- **PROBLEM TO WORK ON**:
Within the entries below, find each line containing the word "none" and copy it.

- **EXTRACTED ENTRIES**:

-- -- --

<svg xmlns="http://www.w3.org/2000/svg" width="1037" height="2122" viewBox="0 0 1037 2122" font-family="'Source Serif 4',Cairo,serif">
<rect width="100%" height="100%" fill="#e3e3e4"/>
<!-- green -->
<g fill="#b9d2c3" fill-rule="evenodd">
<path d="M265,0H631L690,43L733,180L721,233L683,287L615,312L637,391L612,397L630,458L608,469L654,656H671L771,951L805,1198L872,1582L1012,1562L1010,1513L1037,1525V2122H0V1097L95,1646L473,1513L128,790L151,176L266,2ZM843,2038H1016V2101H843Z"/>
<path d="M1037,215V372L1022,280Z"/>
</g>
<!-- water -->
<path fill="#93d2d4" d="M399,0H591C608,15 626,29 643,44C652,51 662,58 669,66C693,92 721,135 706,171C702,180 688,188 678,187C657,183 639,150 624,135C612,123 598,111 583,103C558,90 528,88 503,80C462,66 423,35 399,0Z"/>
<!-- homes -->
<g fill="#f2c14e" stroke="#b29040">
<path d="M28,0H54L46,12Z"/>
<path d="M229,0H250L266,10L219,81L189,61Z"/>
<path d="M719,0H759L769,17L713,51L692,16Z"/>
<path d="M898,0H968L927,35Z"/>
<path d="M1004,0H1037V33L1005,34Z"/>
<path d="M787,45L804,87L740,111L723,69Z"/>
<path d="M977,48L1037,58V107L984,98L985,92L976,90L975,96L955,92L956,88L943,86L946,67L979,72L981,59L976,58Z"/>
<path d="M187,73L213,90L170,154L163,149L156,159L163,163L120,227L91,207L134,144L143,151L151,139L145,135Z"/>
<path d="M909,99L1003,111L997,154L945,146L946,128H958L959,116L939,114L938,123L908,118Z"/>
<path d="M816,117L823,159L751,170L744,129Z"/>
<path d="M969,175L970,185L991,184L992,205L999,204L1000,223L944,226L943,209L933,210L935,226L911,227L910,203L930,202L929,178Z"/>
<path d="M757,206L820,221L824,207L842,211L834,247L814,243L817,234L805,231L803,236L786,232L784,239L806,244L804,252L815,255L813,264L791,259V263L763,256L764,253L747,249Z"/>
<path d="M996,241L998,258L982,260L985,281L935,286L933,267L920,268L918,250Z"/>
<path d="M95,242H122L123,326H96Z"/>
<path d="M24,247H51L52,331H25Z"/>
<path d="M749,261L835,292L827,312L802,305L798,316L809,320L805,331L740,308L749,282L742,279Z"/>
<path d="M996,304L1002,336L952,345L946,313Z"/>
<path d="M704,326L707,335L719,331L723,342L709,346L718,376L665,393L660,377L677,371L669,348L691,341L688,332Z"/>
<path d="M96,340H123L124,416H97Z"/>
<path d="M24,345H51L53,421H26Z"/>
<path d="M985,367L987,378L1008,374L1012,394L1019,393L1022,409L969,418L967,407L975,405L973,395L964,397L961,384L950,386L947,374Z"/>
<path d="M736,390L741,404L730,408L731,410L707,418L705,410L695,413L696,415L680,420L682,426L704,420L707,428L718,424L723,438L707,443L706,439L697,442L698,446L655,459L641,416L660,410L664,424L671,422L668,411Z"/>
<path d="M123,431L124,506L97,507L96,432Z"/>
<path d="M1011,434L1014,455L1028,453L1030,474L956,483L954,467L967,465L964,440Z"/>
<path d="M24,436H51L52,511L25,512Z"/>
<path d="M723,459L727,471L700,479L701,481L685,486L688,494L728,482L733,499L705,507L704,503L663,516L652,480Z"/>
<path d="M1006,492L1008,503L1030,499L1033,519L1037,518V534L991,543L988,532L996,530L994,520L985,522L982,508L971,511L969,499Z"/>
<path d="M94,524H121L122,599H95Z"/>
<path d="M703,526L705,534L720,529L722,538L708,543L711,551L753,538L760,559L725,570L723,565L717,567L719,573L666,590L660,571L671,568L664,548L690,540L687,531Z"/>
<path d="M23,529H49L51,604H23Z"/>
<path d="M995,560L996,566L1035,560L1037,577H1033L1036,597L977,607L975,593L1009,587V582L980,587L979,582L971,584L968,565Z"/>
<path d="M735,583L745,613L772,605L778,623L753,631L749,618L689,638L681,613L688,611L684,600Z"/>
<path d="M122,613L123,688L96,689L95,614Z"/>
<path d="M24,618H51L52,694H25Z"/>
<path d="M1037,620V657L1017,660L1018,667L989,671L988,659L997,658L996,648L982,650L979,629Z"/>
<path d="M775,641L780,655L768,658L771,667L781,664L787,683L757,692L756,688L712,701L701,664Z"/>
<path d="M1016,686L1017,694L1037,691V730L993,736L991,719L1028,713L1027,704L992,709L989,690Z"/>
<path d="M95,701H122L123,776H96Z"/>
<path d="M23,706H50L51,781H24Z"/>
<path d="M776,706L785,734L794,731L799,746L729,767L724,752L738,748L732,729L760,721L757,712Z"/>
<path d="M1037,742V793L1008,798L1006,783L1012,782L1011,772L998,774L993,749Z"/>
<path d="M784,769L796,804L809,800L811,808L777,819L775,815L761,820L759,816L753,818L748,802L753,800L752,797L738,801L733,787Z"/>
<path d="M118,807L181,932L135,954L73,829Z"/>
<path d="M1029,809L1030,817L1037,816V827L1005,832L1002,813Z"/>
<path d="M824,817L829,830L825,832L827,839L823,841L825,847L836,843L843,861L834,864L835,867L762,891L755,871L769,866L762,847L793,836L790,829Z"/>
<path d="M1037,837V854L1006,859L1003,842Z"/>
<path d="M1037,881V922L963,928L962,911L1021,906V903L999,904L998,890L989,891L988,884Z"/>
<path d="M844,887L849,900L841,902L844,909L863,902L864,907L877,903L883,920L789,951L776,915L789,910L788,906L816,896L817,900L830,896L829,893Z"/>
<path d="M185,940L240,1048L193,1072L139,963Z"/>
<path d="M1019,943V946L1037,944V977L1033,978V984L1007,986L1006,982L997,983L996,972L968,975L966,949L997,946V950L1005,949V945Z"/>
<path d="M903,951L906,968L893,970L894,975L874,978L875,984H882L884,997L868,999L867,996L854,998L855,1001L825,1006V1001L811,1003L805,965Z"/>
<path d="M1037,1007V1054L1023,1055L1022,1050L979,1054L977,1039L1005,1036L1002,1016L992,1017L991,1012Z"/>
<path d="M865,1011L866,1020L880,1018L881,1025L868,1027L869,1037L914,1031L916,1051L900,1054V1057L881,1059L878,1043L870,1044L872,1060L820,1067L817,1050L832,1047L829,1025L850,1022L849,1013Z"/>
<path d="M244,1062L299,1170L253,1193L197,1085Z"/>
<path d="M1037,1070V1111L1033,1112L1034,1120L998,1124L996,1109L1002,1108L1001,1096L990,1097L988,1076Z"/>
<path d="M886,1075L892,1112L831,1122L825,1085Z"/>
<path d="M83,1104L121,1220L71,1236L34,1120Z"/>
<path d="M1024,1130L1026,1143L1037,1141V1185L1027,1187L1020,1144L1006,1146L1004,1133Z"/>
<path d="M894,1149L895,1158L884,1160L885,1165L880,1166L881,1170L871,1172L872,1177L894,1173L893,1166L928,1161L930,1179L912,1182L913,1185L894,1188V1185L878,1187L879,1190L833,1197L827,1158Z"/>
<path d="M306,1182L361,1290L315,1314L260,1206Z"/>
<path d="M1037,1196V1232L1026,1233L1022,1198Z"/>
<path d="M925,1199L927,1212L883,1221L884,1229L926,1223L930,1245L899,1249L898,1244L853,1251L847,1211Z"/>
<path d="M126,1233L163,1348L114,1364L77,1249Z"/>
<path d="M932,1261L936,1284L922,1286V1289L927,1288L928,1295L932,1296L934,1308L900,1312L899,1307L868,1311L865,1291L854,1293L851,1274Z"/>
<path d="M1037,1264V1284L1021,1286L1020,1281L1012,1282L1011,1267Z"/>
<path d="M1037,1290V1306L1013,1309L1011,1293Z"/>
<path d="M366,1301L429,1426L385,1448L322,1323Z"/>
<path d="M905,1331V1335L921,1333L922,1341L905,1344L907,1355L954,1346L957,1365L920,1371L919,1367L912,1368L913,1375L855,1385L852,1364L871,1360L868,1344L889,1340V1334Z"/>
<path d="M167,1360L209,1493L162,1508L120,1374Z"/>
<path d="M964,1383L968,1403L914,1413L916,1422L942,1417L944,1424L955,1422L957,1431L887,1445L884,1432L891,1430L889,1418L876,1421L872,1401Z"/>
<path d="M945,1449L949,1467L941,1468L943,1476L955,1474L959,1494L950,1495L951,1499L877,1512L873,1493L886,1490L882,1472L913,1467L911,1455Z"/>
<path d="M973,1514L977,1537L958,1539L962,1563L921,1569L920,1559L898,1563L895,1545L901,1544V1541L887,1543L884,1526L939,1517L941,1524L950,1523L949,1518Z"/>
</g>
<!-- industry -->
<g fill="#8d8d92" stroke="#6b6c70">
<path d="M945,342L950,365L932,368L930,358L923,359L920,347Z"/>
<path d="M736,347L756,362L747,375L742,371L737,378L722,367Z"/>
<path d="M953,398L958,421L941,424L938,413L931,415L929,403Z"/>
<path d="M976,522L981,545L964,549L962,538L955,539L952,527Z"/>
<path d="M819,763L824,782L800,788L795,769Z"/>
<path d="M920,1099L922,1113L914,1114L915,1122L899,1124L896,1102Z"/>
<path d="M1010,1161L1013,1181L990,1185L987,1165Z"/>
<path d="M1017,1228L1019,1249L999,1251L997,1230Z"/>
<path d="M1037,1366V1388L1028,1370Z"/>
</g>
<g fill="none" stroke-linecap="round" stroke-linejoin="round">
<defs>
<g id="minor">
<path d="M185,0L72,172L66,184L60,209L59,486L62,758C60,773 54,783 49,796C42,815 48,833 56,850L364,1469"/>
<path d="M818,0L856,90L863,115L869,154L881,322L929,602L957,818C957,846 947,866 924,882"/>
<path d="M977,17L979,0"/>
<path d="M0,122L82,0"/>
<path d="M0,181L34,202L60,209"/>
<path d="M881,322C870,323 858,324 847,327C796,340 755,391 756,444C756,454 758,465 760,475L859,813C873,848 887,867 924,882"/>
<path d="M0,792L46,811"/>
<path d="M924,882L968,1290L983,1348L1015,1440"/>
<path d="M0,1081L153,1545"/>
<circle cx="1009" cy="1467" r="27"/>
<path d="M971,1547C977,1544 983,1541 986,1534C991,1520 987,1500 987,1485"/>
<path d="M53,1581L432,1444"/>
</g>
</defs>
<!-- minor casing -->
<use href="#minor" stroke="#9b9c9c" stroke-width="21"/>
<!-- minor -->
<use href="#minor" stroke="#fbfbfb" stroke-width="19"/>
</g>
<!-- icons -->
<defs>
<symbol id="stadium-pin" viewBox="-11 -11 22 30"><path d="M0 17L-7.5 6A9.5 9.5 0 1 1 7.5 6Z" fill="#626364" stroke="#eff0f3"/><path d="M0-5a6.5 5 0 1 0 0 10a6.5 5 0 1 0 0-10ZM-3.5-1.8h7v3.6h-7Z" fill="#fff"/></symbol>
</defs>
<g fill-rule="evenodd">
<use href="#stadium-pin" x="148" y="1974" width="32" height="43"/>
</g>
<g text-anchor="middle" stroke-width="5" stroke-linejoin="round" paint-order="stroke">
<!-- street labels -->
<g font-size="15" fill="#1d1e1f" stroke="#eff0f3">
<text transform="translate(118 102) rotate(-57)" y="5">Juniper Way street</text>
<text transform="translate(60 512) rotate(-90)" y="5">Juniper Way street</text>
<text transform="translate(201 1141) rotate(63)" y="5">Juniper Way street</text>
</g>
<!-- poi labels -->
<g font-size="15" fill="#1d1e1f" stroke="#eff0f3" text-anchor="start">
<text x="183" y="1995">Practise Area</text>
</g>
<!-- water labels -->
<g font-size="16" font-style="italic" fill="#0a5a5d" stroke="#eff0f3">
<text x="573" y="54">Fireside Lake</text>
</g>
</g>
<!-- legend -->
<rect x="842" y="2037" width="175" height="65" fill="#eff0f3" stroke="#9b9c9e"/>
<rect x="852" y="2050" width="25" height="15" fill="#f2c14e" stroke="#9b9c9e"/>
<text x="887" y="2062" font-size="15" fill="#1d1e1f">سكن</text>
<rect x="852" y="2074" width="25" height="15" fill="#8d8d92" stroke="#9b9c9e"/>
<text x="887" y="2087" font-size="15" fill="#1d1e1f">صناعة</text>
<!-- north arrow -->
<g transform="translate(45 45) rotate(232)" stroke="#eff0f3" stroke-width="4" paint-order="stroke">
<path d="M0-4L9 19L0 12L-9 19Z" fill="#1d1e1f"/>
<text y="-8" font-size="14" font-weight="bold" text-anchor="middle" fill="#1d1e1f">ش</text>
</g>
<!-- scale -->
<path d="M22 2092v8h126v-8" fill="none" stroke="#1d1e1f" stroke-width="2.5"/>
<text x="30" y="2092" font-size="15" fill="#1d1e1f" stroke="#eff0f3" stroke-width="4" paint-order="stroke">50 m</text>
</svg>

-- -- --

- **FINISHED TASK**:
<g fill="none" stroke-linecap="round" stroke-linejoin="round">
<path d="M22 2092v8h126v-8" fill="none" stroke="#1d1e1f" stroke-width="2.5"/>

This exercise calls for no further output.